(Each Saturday, a faith leader offers a personal perspective in this space. To become part of this series, email religion@recorder.com)
The British philosopher and mathematician, Bertrand Russell was being admitted to jail when he was asked by the jailer to name his religion. “Atheist,” Russell replied. The jailer looked askance and said: “Never heard of that one, but I guess we all worship the same God.”
As an interfaith hospice chaplain, I visit people of all religions and many who subscribe to none but who often point to their spirituality as a guiding light. Religion, which comes from the Latin prefix “re,” meaning back, and “ligare,” meaning to bind, is rooted in the act of binding back or binding together. We may understand religion in the classic sense of what binds the human to the divine; or as what holds us together as individuals, especially in hard times; or what brings us together in community, as a people.
One’s religion may be revealed not so much in what we say we believe as what we do routinely.
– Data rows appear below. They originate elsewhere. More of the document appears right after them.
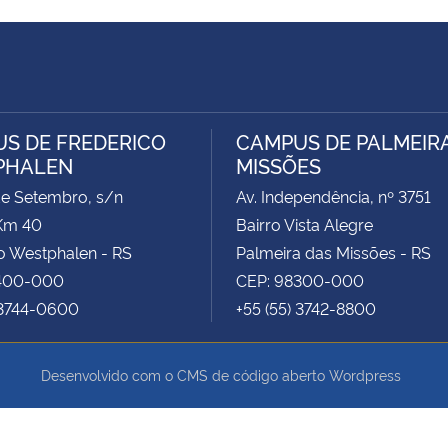
S DE FREDERICO
CAMPUS DE PALMEIR
PHALEN
MISSÕES
de Setembro, s/n
Av. Independência, nº 3751
Km 40
Bairro Vista Alegre
o Westphalen - RS
Palmeira das Missões - RS
400-000
CEP: 98300-000
 3744-0600
+55 (55) 3742-8800
Desenvolvido com o CMS de código aberto
Wordpress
Our morning fiber, stop at Dunkin Donuts or the lottery ticket purchase may be practiced as devotedly as another’s daily prayer or service attendance — according to whatever benefit or meaning we assign to such rituals.
In our civil society where there is no established state religion, there are nonetheless civic rituals which denote American reverence for certain values, the pledge of allegiance being one which points to a free republic based on shared laws; or our quadrennial Presidential inauguration, which signifies the peaceful transition of power.
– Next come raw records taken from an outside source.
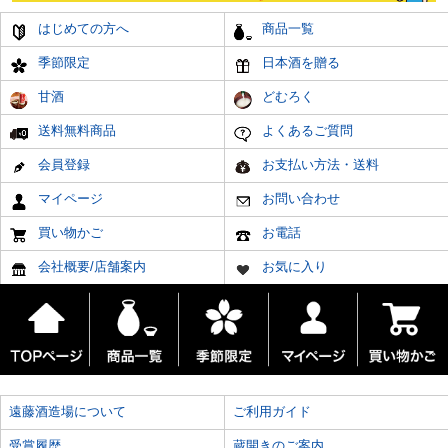
はじめての方へ
商品一覧
季節限定
日本酒を贈る
甘酒
どむろく
送料無料商品
よくあるご質問
会員登録
お支払い方法・送料
マイページ
お問い合わせ
買い物かご
お電話
会社概要/店舗案内
お気に入り
遠藤酒造場について
ご利用ガイド
受賞履歴
蔵開きのご案内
We have shrines that are held sacred such as the Tomb of the Unknown Soldier, the Lincoln Memorial and the Capitol. It is this unofficial state religion which empowers a President to stand before us and call forth, as Lincoln did, a healing message of “malice toward none and charity for all” or, as others have done, a message of division and retribution. It is this unofficial state religion which can summon our better angels, as the Marshall Plan did following World War Two, seeking to build back countries with whom we had been at war; or it can compel us into a new war, as it has regularly done in the ritual of sending off our young to other lands.
Our United States was founded in part upon a model which Ben Franklin learned from the Grand Council of the six-nation Iroquois confederacy. That model, while recognizing the laws and practices of separate nations, permitted them to live together in peace and defend one another when threatened. To demonstrate such unity, Franklin brought to the founders the Iroquois symbol of a bundle of arrows which, separately, were easily broken but, bound together, stood unbroken.
Whether we are recovering from cancer, alcoholism, COVID or the loss of a job, loved ones or dreams, we are all in some way broken. What we reach for to bind us back together can remind us we are not alone but dependent on the wider community for our healing. The Jewish faith has a beautiful tradition called Tikkun Olam which means to repair (or heal) the world through acts of kindness and justice. The words of Paul’s Letter to the Ephesians speak to the healing spirit which Jesus embodied: “For he is our peace who has made us both one, and has broken down the dividing wall of hostility.”
We know that our bodies have the healing power, when bones are broken, to heal back stronger. So, too, as history has demonstrated, does this democratic body, our country, have that ability to heal back stronger when hate and injustice divide us. May it be so.
A graduate of Harvard Divinity School, Ben Tousley has worked as a hospice chaplain for the past 18 years. For many years, he traveled widely as a folksinger and storyteller, bringing concerts and services to schools, libraries, churches and folk venues while recording seven albums of music. Tousley was an adjunct professor at Springfield College for 23 years. He lives in Greenfield.